Problem details:
From start to finish, set down the entries below exactly, leaving out the pictures.

___ Records ___

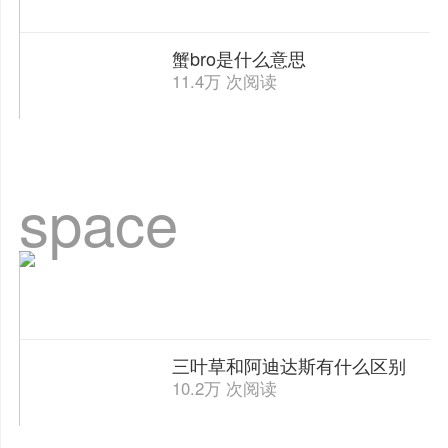
蟹bro是什么意思
11.4万 次阅读
space
三叶草和阿迪达斯有什么区别
10.2万 次阅读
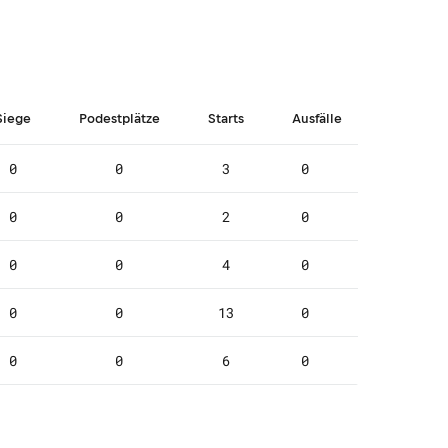
Siege
Podestplätze
Starts
Ausfälle
0
0
3
0
0
0
2
0
0
0
4
0
0
0
13
0
0
0
6
0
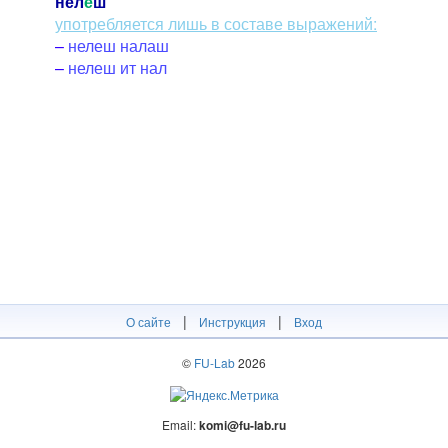
нел
е
ш
употребляется лишь в составе выражений:
–
нелеш налаш
–
нелеш ит нал
|
|
О сайте
Инструкция
Вход
©
FU-Lab
2026
Email:
komi@fu-lab.ru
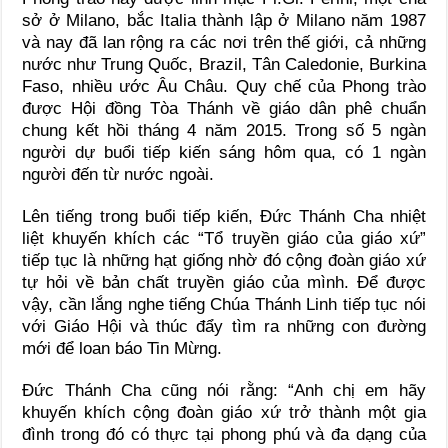
sở ở Milano, bắc Italia thành lập ở Milano năm 1987
và nay đã lan rộng ra các nơi trên thế giới, cả những
nước như Trung Quốc, Brazil, Tân Caledonie, Burkina
Faso, nhiều ước Âu Châu. Quy chế của Phong trào
được Hội đồng Tòa Thánh về giáo dân phê chuẩn
chung kết hồi tháng 4 năm 2015. Trong số 5 ngàn
người dự buổi tiếp kiến sáng hôm qua, có 1 ngàn
người đến từ nước ngoài.
Lên tiếng trong buổi tiếp kiến, Đức Thánh Cha nhiệt
liệt khuyến khích các “Tổ truyền giáo của giáo xứ”
tiếp tục là những hạt giống nhờ đó cộng đoàn giáo xứ
tự hỏi về bản chất truyền giáo của mình. Để được
vậy, cần lắng nghe tiếng Chúa Thánh Linh tiếp tục nói
với Giáo Hội và thúc đẩy tìm ra những con đường
mới để loan báo Tin Mừng.
Đức Thánh Cha cũng nói rằng: “Anh chị em hãy
khuyến khích cộng đoàn giáo xứ trở thành một gia
đình trong đó có thực tại phong phú và đa dạng của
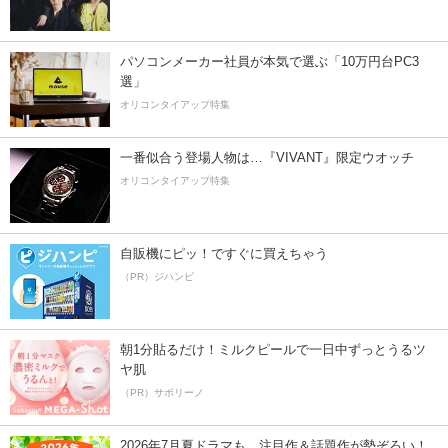
パソコンメーカー社員が本気で選ぶ「10万円台PC3
選」
オリコンタイアップ特集
一番似合う登場人物は…『VIVANT』限定ウオッチ
オリコンタイアップ特集
自販機にピッ！ですぐに買えちゃう
（PR）ジハンピ
朝1分貼るだけ！ミルクピールで一日中ずっとうるツ
ヤ肌
（PR）サボリーノ
2026年7月夏ドラマも、注目作＆話題作が勢ぞろい！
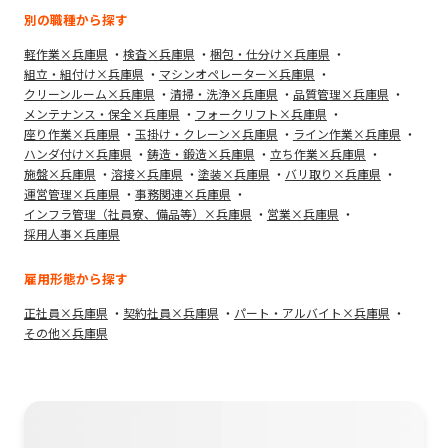
別の職種から探す
軽作業×兵庫県
検査×兵庫県
梱包・仕分け×兵庫県
組立・組付け×兵庫県
マシンオペレーター×兵庫県
クリーンルーム×兵庫県
清掃・洗浄×兵庫県
品質管理×兵庫県
メンテナンス・保全×兵庫県
フォークリフト×兵庫県
座り作業×兵庫県
玉掛け・クレーン×兵庫県
ライン作業×兵庫県
ハンダ付け×兵庫県
鋳造・鍛造×兵庫県
立ち作業×兵庫県
施盤×兵庫県
溶接×兵庫県
塗装×兵庫県
バリ取り×兵庫県
運営管理×兵庫県
事務関連×兵庫県
インフラ管理（社員寮、備品等）×兵庫県
営業×兵庫県
採用人事×兵庫県
雇用形態から探す
正社員×兵庫県
契約社員×兵庫県
パート・アルバイト×兵庫県
その他×兵庫県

___

Response for this exercise:
蟹bro是什么意思
11.4万 次阅读
space
三叶草和阿迪达斯有什么区别
10.2万 次阅读
Siege
Podestplätze
Starts
Ausfälle
0
0
3
0
0
0
2
0
0
0
4
0
0
0
13
0
0
0
6
0
нел
е
ш
употребляется лишь в составе выражений:
–
нелеш налаш
–
нелеш ит нал
|
|
О сайте
Инструкция
Вход
©
FU-Lab
2026
Email:
komi@fu-lab.ru
sở ở Milano, bắc Italia thành lập ở Milano năm 1987
và nay đã lan rộng ra các nơi trên thế giới, cả những
nước như Trung Quốc, Brazil, Tân Caledonie, Burkina
Faso, nhiều ước Âu Châu. Quy chế của Phong trào
được Hội đồng Tòa Thánh về giáo dân phê chuẩn
chung kết hồi tháng 4 năm 2015. Trong số 5 ngàn
người dự buổi tiếp kiến sáng hôm qua, có 1 ngàn
người đến từ nước ngoài.
Lên tiếng trong buổi tiếp kiến, Đức Thánh Cha nhiệt
liệt khuyến khích các “Tổ truyền giáo của giáo xứ”
tiếp tục là những hạt giống nhờ đó cộng đoàn giáo xứ
tự hỏi về bản chất truyền giáo của mình. Để được
vậy, cần lắng nghe tiếng Chúa Thánh Linh tiếp tục nói
với Giáo Hội và thúc đẩy tìm ra những con đường
mới để loan báo Tin Mừng.
Đức Thánh Cha cũng nói rằng: “Anh chị em hãy
khuyến khích cộng đoàn giáo xứ trở thành một gia
đình trong đó có thực tại phong phú và đa dạng của
パソコンメーカー社員が本気で選ぶ「10万円台PC3
選」
オリコンタイアップ特集
一番似合う登場人物は…『VIVANT』限定ウオッチ
オリコンタイアップ特集
自販機にピッ！ですぐに買えちゃう
（PR）ジハンピ
朝1分貼るだけ！ミルクピールで一日中ずっとうるツ
ヤ肌
（PR）サボリーノ
2026年7月夏ドラマも、注目作＆話題作が勢ぞろい！
別の職種から探す
軽作業×兵庫県
検査×兵庫県
梱包・仕分け×兵庫県
組立・組付け×兵庫県
マシンオペレーター×兵庫県
クリーンルーム×兵庫県
清掃・洗浄×兵庫県
品質管理×兵庫県
メンテナンス・保全×兵庫県
フォークリフト×兵庫県
座り作業×兵庫県
玉掛け・クレーン×兵庫県
ライン作業×兵庫県
ハンダ付け×兵庫県
鋳造・鍛造×兵庫県
立ち作業×兵庫県
施盤×兵庫県
溶接×兵庫県
塗装×兵庫県
バリ取り×兵庫県
運営管理×兵庫県
事務関連×兵庫県
インフラ管理（社員寮、備品等）×兵庫県
営業×兵庫県
採用人事×兵庫県
雇用形態から探す
正社員×兵庫県
契約社員×兵庫県
パート・アルバイト×兵庫県
その他×兵庫県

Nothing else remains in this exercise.